• [TASK PROMPT]: Write out, please, the lines from the beginning of the material to the line with "jar: present [410,478,469,518]", including both ends and nothing else.
______
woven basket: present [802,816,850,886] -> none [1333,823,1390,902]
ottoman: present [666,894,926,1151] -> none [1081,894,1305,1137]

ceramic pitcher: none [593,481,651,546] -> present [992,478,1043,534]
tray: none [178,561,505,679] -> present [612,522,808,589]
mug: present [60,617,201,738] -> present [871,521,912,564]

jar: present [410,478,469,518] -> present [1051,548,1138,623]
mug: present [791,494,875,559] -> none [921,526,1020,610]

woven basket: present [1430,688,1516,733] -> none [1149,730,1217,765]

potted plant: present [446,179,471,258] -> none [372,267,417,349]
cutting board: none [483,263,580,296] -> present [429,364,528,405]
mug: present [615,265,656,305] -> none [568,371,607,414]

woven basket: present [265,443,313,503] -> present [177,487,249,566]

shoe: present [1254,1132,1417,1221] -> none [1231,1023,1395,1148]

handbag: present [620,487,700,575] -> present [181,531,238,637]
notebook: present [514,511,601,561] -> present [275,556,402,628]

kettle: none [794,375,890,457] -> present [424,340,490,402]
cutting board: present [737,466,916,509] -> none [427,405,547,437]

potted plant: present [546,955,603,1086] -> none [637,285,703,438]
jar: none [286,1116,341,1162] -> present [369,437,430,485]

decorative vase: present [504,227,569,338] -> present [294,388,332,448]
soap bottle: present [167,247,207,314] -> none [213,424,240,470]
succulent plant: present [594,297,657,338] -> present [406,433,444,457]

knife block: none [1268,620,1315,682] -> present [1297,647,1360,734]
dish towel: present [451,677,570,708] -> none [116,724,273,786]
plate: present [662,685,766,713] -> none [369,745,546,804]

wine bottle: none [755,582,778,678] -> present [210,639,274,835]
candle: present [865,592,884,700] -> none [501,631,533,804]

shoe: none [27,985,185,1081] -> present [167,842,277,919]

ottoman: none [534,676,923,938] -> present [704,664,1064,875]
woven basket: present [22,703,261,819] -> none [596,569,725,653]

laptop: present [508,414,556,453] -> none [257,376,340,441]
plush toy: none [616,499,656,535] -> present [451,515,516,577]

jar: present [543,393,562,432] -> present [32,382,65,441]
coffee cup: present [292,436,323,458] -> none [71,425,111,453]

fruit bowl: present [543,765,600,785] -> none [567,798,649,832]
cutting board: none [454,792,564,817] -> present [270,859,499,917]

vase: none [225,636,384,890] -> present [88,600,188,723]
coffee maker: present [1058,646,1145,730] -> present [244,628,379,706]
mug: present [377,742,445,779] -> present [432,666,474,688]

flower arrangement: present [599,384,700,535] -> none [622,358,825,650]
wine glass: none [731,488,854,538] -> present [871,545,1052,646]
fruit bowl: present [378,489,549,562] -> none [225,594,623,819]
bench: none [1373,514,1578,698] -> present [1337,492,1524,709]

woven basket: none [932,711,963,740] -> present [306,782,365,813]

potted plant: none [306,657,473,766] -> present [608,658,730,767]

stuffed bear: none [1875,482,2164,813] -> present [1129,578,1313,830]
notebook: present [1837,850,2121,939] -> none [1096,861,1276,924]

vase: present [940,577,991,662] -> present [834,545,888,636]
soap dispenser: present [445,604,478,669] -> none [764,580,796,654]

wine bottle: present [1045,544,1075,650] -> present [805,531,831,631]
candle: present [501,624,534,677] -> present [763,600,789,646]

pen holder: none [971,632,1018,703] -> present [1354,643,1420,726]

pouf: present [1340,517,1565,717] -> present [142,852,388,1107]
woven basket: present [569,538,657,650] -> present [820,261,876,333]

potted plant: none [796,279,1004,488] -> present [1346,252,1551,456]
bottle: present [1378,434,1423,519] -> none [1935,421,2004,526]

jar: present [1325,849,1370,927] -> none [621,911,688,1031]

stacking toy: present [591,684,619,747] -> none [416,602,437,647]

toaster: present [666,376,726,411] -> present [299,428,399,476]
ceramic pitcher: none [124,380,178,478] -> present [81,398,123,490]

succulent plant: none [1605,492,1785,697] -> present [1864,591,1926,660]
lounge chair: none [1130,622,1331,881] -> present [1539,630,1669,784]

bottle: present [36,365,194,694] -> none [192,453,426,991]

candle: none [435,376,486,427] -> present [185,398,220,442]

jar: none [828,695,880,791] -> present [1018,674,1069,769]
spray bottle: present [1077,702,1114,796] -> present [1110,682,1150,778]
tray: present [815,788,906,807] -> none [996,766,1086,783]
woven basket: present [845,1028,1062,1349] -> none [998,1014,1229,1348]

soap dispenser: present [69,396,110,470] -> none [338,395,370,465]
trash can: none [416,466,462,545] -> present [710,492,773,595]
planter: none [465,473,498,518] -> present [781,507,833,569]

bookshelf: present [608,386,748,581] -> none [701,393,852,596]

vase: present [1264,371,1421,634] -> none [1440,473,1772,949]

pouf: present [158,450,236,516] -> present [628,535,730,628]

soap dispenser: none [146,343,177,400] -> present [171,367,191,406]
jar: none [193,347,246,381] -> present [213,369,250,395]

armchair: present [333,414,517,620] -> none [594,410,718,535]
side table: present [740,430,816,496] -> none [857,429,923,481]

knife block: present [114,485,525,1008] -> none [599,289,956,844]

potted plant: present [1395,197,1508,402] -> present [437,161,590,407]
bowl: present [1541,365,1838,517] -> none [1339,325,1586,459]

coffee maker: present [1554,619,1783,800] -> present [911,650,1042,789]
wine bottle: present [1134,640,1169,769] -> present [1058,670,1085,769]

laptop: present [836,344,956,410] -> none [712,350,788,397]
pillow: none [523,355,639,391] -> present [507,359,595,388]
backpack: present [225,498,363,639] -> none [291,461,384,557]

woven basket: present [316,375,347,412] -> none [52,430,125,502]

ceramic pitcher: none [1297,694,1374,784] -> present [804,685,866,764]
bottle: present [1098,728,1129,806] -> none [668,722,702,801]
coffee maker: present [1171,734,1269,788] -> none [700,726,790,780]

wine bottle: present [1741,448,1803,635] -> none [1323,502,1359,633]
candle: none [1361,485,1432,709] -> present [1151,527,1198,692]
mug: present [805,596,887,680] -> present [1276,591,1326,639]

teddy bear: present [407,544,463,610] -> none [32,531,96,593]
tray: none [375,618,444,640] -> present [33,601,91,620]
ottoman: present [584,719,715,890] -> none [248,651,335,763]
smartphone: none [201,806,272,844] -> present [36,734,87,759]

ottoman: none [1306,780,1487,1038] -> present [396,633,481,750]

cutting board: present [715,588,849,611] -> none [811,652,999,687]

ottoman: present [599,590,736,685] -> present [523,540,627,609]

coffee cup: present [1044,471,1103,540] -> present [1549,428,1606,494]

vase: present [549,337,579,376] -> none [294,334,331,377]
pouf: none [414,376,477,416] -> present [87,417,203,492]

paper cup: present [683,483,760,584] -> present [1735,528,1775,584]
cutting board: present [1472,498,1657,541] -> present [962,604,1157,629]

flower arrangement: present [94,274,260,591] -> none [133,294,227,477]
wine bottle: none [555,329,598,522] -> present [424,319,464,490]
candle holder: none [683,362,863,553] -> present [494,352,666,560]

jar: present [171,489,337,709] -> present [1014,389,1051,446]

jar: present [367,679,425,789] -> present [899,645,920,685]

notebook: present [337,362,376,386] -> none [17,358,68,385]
______
• [ANSWER]:
woven basket: present [802,816,850,886] -> none [1333,823,1390,902]
ottoman: present [666,894,926,1151] -> none [1081,894,1305,1137]

ceramic pitcher: none [593,481,651,546] -> present [992,478,1043,534]
tray: none [178,561,505,679] -> present [612,522,808,589]
mug: present [60,617,201,738] -> present [871,521,912,564]

jar: present [410,478,469,518] -> present [1051,548,1138,623]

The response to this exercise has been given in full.